HT: Ben Myers
Monday, March 31, 2008
Scripture and Confession
Chris Terry Nelson of Disruptive Grace, provides a good 10 point summary from Edmund Schlink's Theology of the Lutheran Confessions about the relationship between Scripture and Confession. My favourites were # 5 and # 9:
"(5) Dogmatics is bound by the Confessions as exposition of Scripture. This means again, obligation to Holy Scripture as the sole norm - obligation not so much to a specific exegesis as rather to Scripture itself. Not what men say about Scripture constitutes the sole norm, but what Scripture says to men. A Confession has no binding force apart from the fact that it correctly expounds Scripture. If we were bound to the Confessions simply because they claim to see the propriety of this claim on the basis of Scripture, the Confession would be, like the tradition of the Roman church, a second norm for dogmatics alongside Scripture. Doctrine cannot be bound to the Confessions in the sense of a fides implicita, that is, independent of a clear exegetical understanding of their scripturalness. The truth and binding force of a Confession does not rest simply on its claim - no matter how much that claim may be supported by respected church fathers at various times - but in its actual agreement with Scripture which ever anew discloses itself to exegetical study."

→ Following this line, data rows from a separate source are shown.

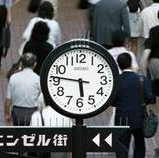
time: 5:46
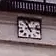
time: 11:13
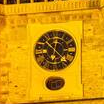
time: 10:22
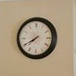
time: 7:40
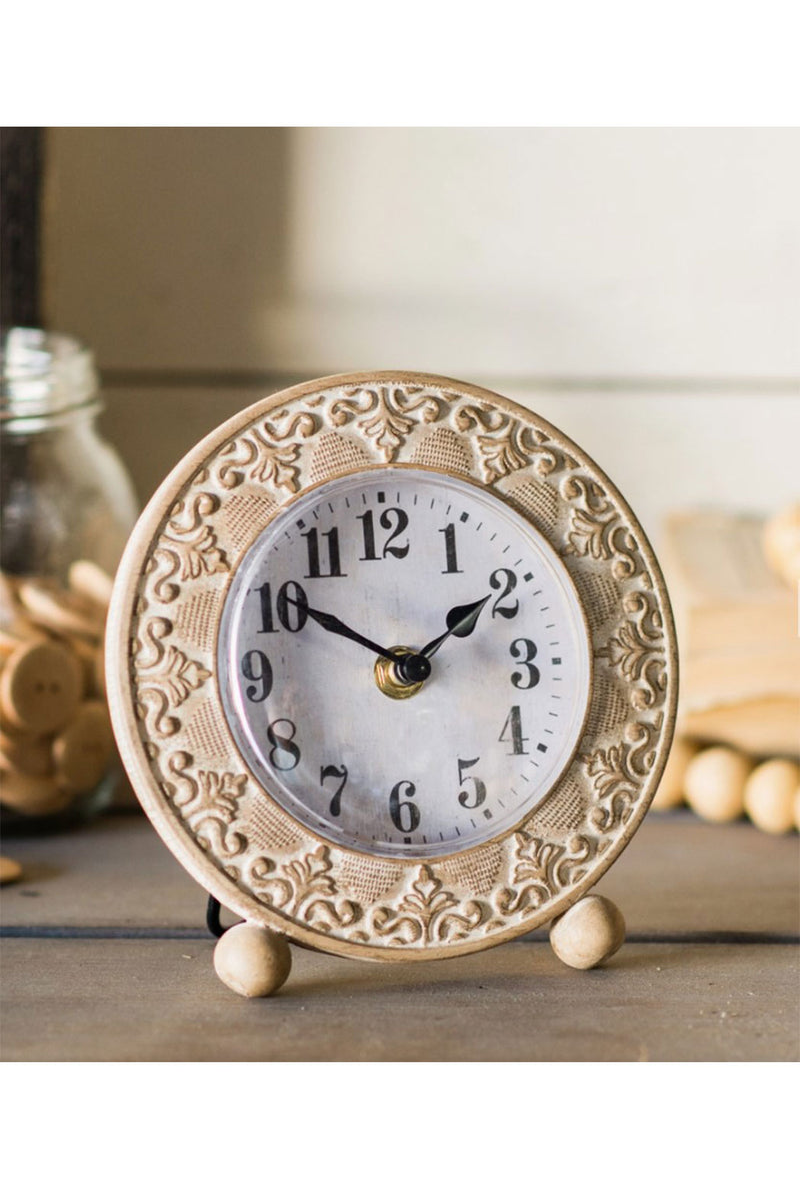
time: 1:50
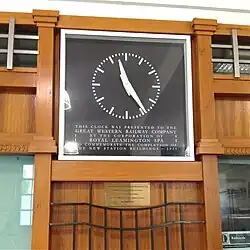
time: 4:57
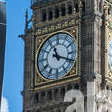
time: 11:18
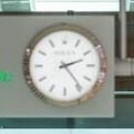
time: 2:23
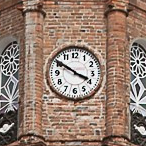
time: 3:50
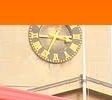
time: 3:34
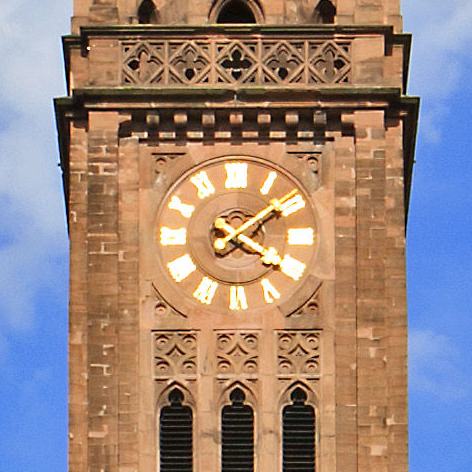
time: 4:09
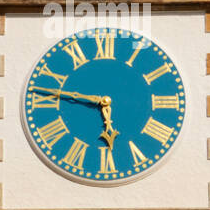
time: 5:46
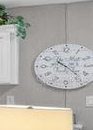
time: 10:22
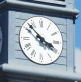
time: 3:52
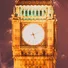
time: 5:11
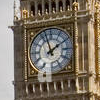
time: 1:57
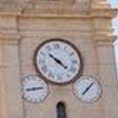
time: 10:21
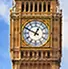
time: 12:49
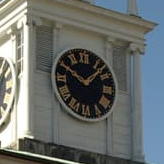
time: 10:07
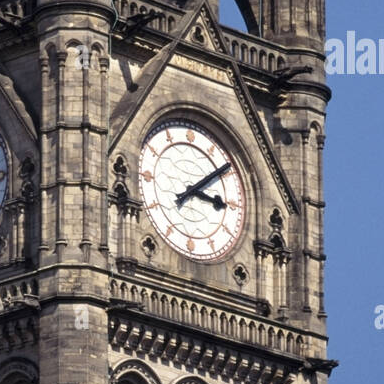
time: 3:09
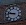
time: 9:47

"(9) From all this it follows that we must carefully distinguish between a theology of the Lutheran Confessions and a text in dogmatics. If by a theology of the Lutheran Confessions we mean a faithful preproduction of their content in systematic order, this endeavor is not dogmatics. Again, dogmatics is not simply a repetition or repristination of the Confessions. Two facts must be considered: (a) The Confessions are the model of all church doctrine, including all dogmatic endeavor, which teachers of the church undertake and the results of which they present orally and in writing. As the voice of the church Confessions have more authority than the voice of an individual. (b) On the other hand, the norm for dogmatics is not the Confession, but solely the Holy Scriptures. Dogmatics, like the Confession, must teach the summary of Scripture. The possibility must be conceded from the start that dogmatics may, in the process of exegesis, question some of the confession formulations. Unlike a theology of the Confessions, dogmatics must, furthermore, review the consensus of the Confessions with the ancient church as well as the consensus of the Reformation age, develop them further, even call them into question."
In other words, the confessions of the church are not infallible, and Scripture always, always, always trumps the confessions!